[[ Exercise data, beginning ]]
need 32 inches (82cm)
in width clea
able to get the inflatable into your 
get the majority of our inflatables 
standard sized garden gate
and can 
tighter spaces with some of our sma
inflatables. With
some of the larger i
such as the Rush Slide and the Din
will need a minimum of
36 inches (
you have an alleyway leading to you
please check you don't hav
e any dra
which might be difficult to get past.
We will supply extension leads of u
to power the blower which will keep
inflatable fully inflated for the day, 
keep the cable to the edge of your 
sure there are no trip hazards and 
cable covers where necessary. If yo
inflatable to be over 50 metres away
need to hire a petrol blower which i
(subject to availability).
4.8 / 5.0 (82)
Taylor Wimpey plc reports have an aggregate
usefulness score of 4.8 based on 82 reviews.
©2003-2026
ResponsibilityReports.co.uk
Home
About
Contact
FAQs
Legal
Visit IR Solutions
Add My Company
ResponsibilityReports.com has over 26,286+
[[ Exercise data, end ]]
[[ Exercise data, beginning ]]
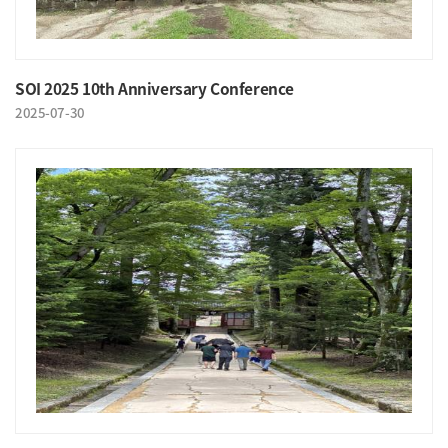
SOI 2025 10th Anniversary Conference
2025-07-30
[[ Exercise data, end ]]
## Your task
Taking the entries above, write out exactly each line from the one holding "inflatable fully inflated" to the one holding "ResponsibilityReports.com has over 26,286+", both included, and stop there.

## Answer to this problem
inflatable fully inflated for the day, 
keep the cable to the edge of your 
sure there are no trip hazards and 
cable covers where necessary. If yo
inflatable to be over 50 metres away
need to hire a petrol blower which i
(subject to availability).
4.8 / 5.0 (82)
Taylor Wimpey plc reports have an aggregate
usefulness score of 4.8 based on 82 reviews.
©2003-2026
ResponsibilityReports.co.uk
Home
About
Contact
FAQs
Legal
Visit IR Solutions
Add My Company
ResponsibilityReports.com has over 26,286+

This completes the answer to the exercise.